Dr Lee describes pre-pandemic mentality to digital adoption as “rapid but pragmatic”. Covid-19 forced the hands of providers, quickly dissipating previous hesitation towards digital forms of care. “There were no questions around whether digital was the right way to go because there was no other option.”
The NHS now faces extreme pressure in moving through an increasingly ominous care backlog and ever-increasing service demand. Despite a record number of 1.5 million people receiving NHS mental health support in June, there was an estimated 1.6 million waiting for treatment in September.
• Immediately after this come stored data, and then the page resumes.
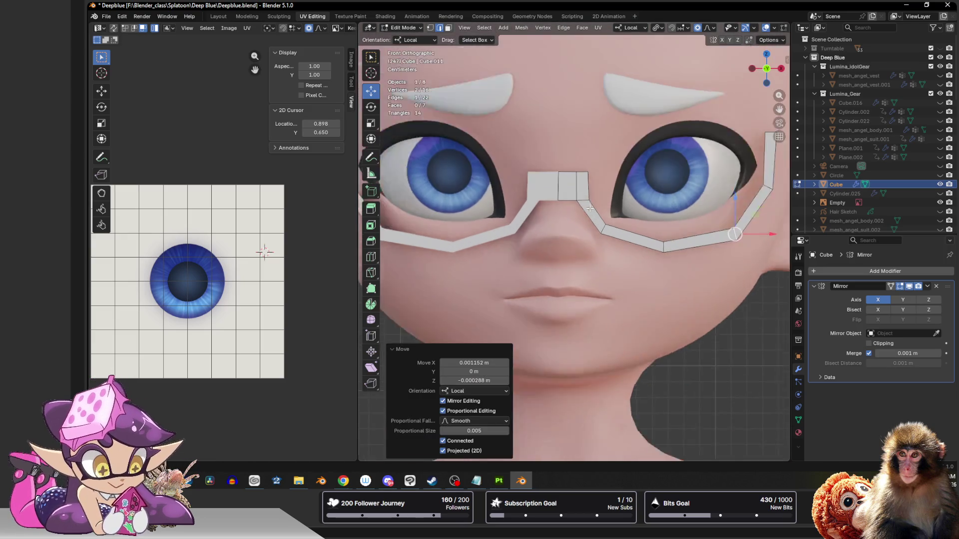
key("1")
left_click(592, 159)
key("g")
left_click(595, 159)
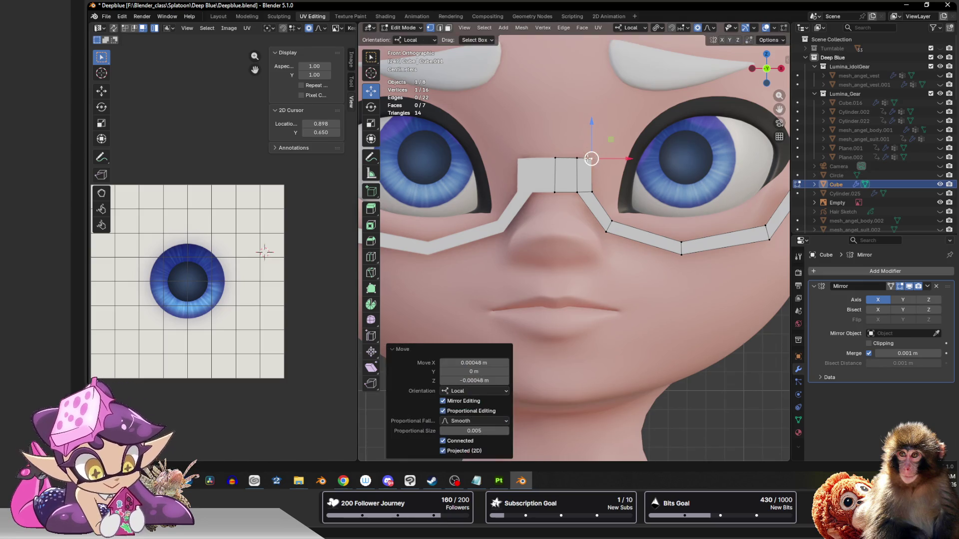
scroll(592, 162, "down", 3)
left_click(583, 171)
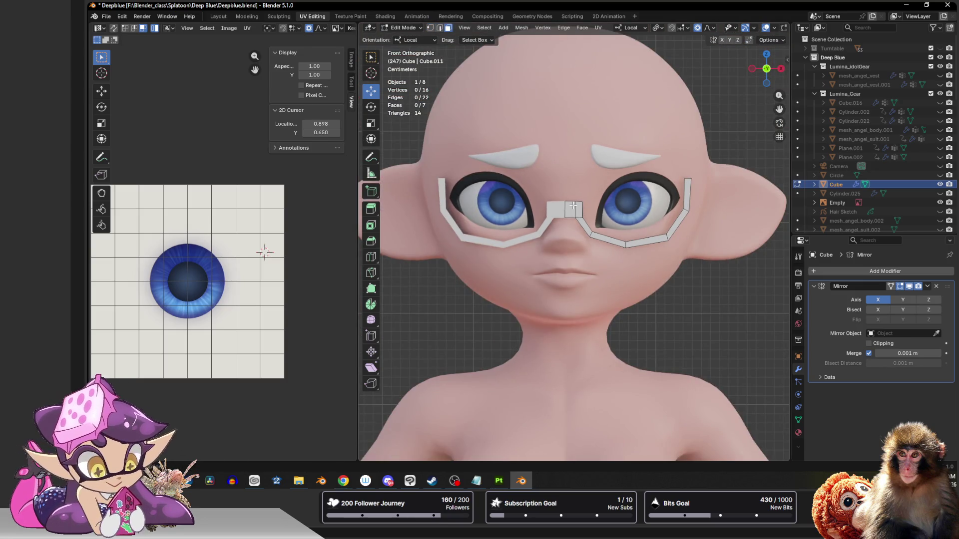
scroll(579, 204, "up", 3)
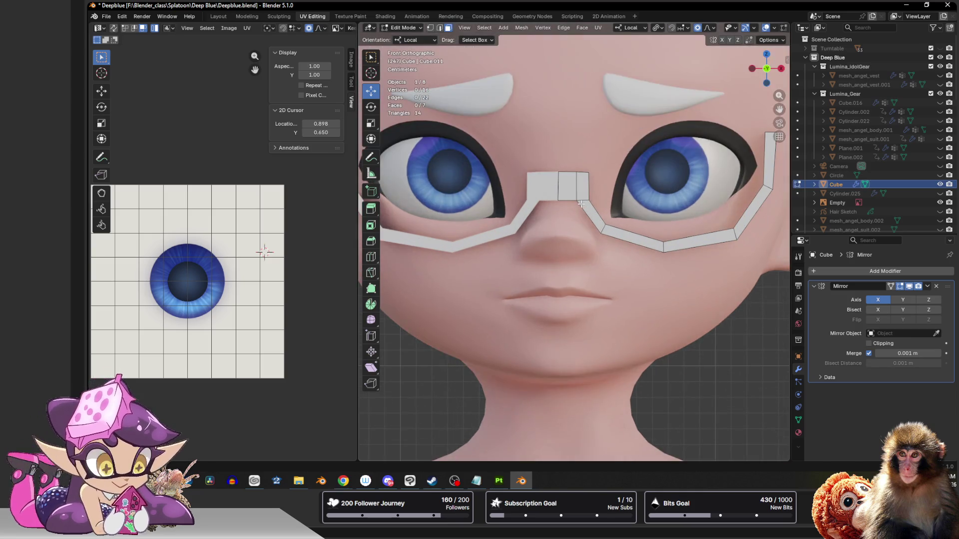
scroll(581, 204, "down", 3)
“The service cannot rely on training and recruitment to tackle this demand. It’s not really a case of whether these tools are ‘nice to haves’ or not, they are fundamental to the evolution and indeed survival of mental health services.”
Preventive and proactive care
Dr Lee argues that while the NHS has proven effective at pandemic crisis management, its focus on preventative healthcare has often been lacking.
“The NHS has not been able to achieve a standardised level of prevention and self-care available in the population. They have not been able to collect the data across the population which shows that this is working and is going to be able to prevent people from seeing their GP as often or save money because people are less anxious, so they aren’t going to A&E. With digital therapeutics and the ability for digital innovation to integrate into health records, the longitudinal view is much greater.”
While large populations have relatively low levels of need when it comes to urgent access to mental health services, there are instances where self-management is not adequate and face-to-face services are necessary. Dr Lee believes this can be managed as a stepped service pathway, which caters for ‘high volume’ population that require ‘low touch’ services, as well as a ‘low volume’ population that require ‘high touch’.
She says, “Within the NHS, providers need to be able to harness innovation to connect different services into an integrated pathway that centres around the patient” says Dr Lee.
Developing rich, patient centred pathways can allow for people to be escalated from digital therapeutics into face-to-face care and you can do it in a blended way, such an initial Zoom call to make a diagnosis or establish a relationship.
Equality in mental health services
Navigating a route to recovery for the mental health sector will not be possible without digital tools and therapeutics. However, in striving to increase digital implementation – those without access to digital (either through limited connectivity or in digital skillsets) cannot be left behind. This is partly why GPs and other providers in England have recently found themselves under pressure to increase face-to-face appointments.
“We can’t reach 100 per cent of the population but we have got an untenable situation where those who do not have digital means in England can’t get access and the system is under huge amounts of pressure to see everyone face-to-face so the level of inequality that you would have looking at the system without digital therapeutics is much greater than you have with it.”
Digital therapeutics may not be the answer to solving inequality in access to mental health services, but they offer a trustworthy solution that can be turned to by users in a suitable time and place for them. This can free up capacity for more personalised face-to-face services to reach out to those who are digitally excluded, while providing immediate support for those on a daunting waiting list for treatment.